Saved entries
= = =
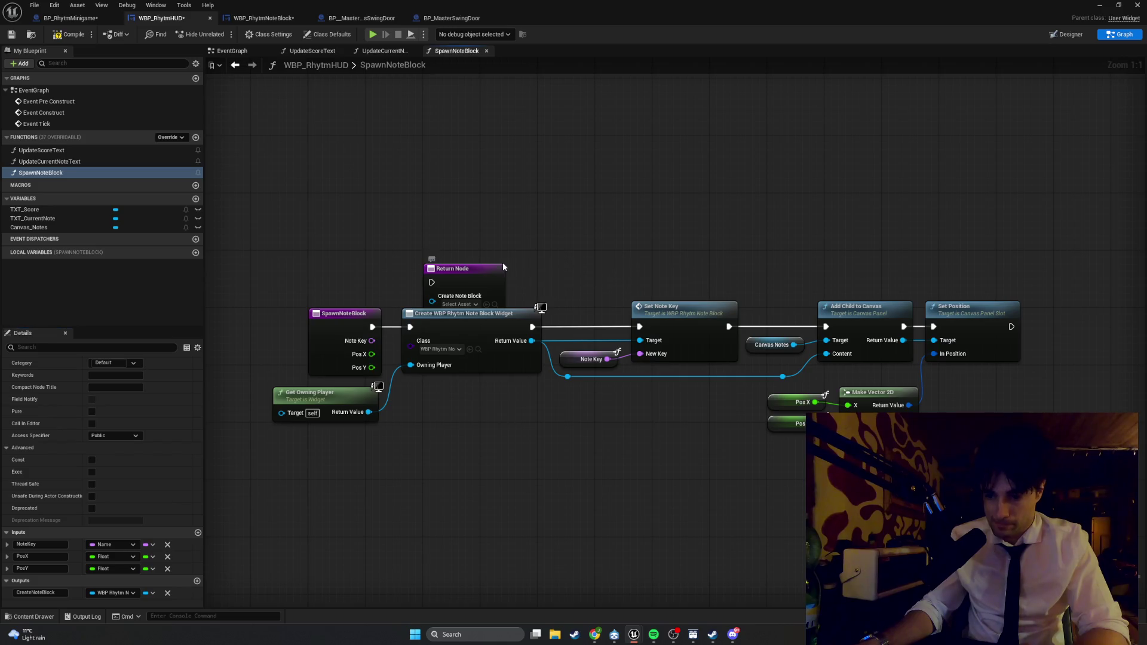
left_click_drag(504, 263, 400, 277)
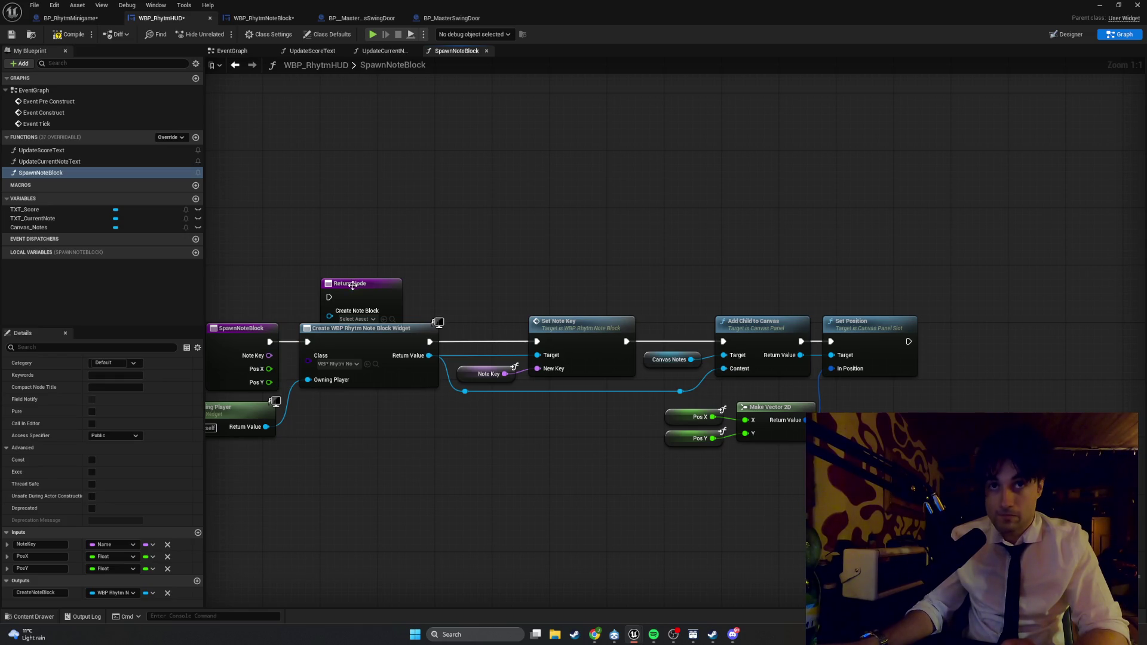
- Move the Return Node right of Set Position and wire Set Position's exec into it
left_click_drag(346, 287, 988, 318)
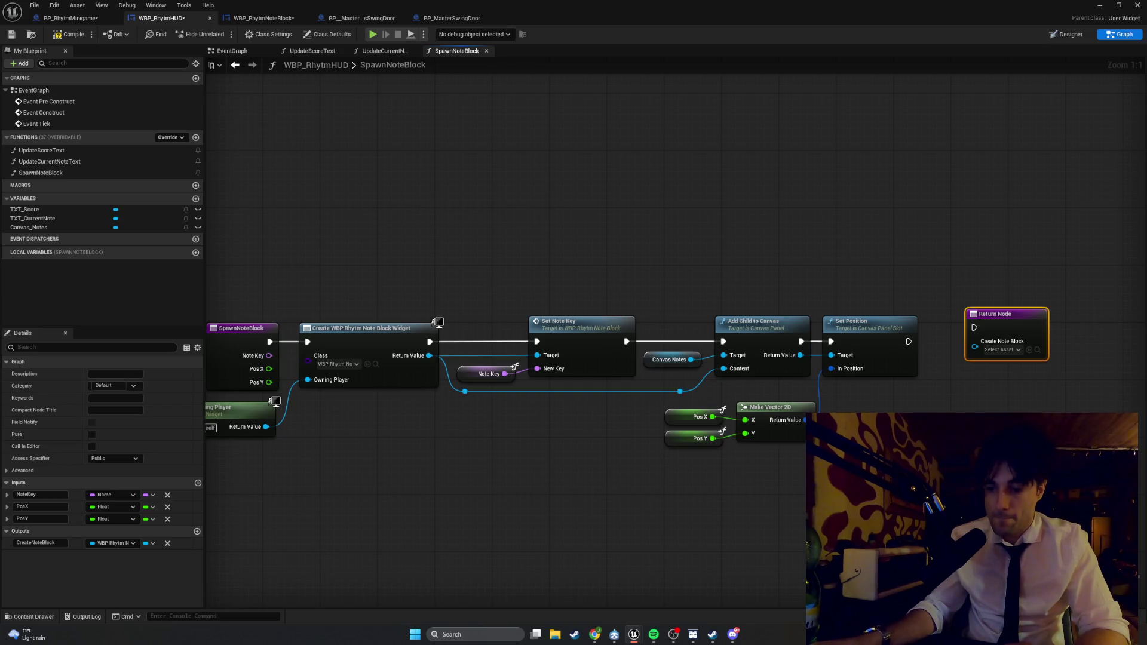
key("super+shift+s")
mouse_move(1071, 381)
left_mouse_down()
mouse_move(1042, 353)
mouse_move(939, 302)
left_mouse_up()
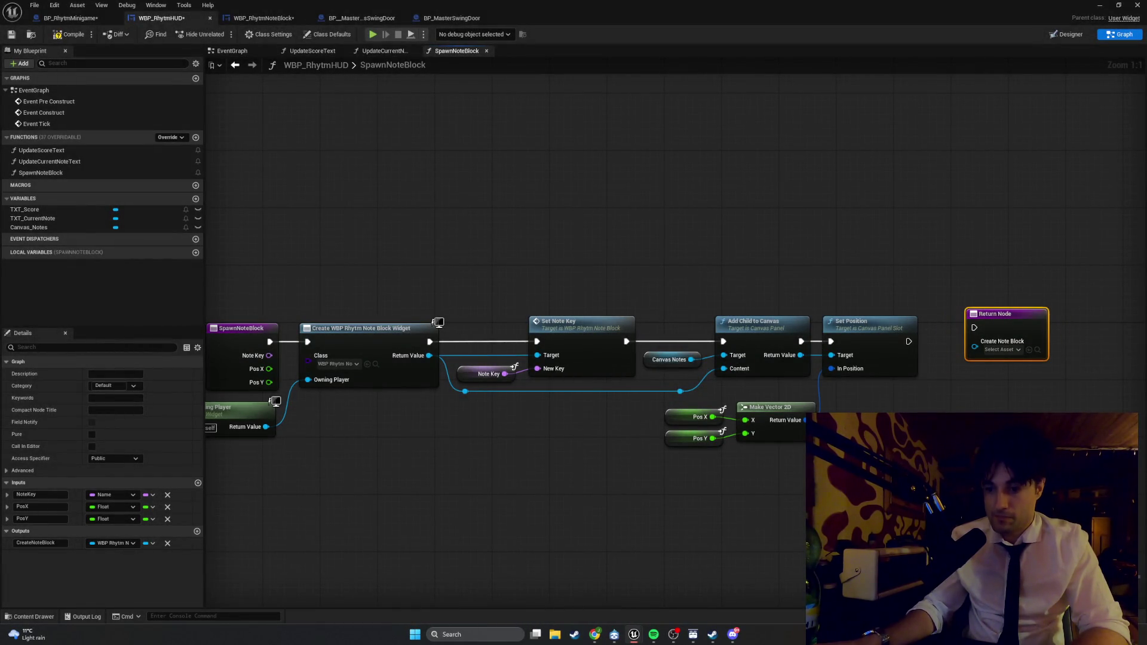
left_click_drag(975, 346, 932, 466)
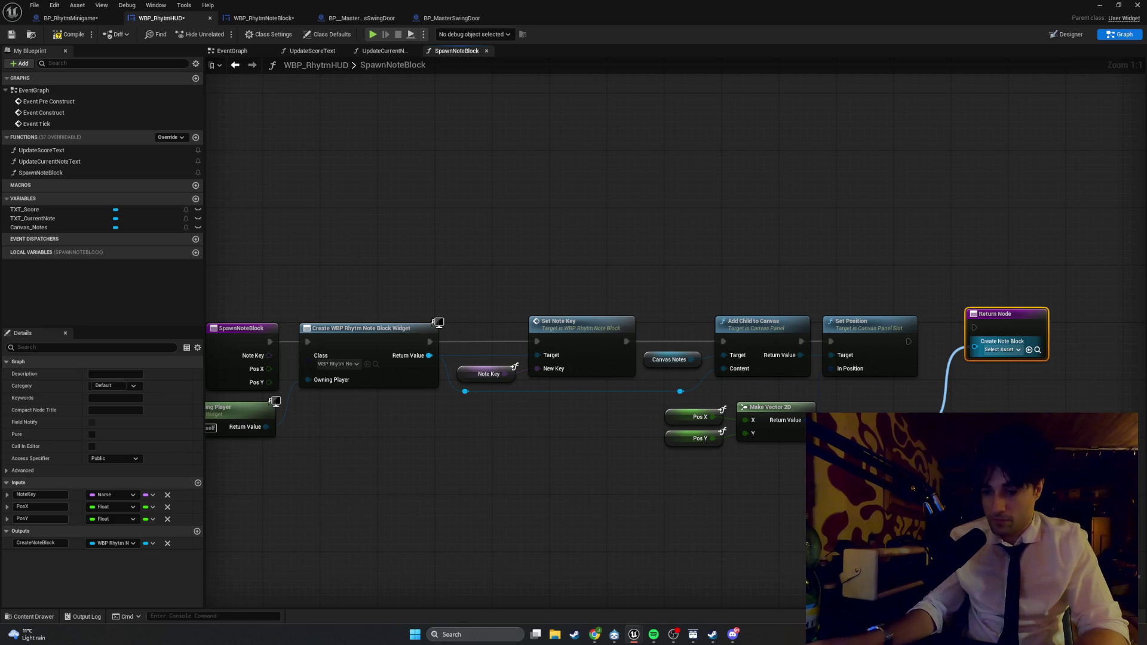
left_click_drag(932, 466, 932, 466)
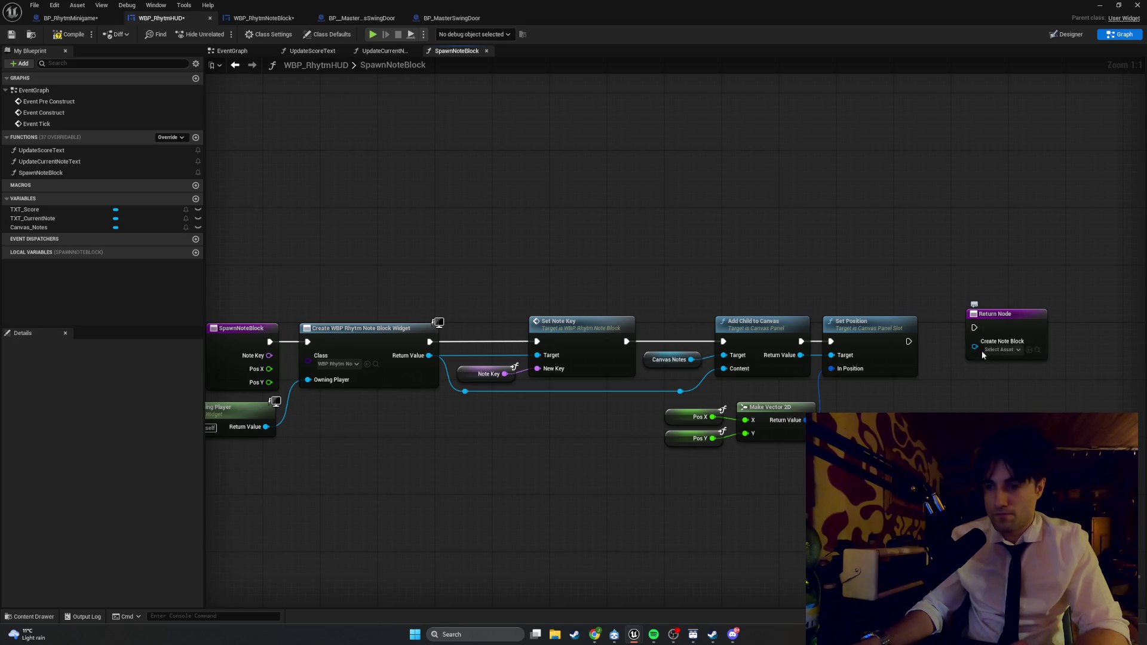
mouse_move(648, 295)
left_mouse_down()
mouse_move(756, 296)
mouse_move(652, 294)
left_mouse_up()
= = =
YOUR TASK:
Set down every record exactly, without the pictures.

EXPECTED OUTPUT:
left_click_drag(504, 263, 400, 277)
- Move the Return Node right of Set Position and wire Set Position's exec into it
left_click_drag(346, 287, 988, 318)
key("super+shift+s")
mouse_move(1071, 381)
left_mouse_down()
mouse_move(1042, 353)
mouse_move(939, 302)
left_mouse_up()
left_click_drag(975, 346, 932, 466)
left_click_drag(932, 466, 932, 466)
mouse_move(648, 295)
left_mouse_down()
mouse_move(756, 296)
mouse_move(652, 294)
left_mouse_up()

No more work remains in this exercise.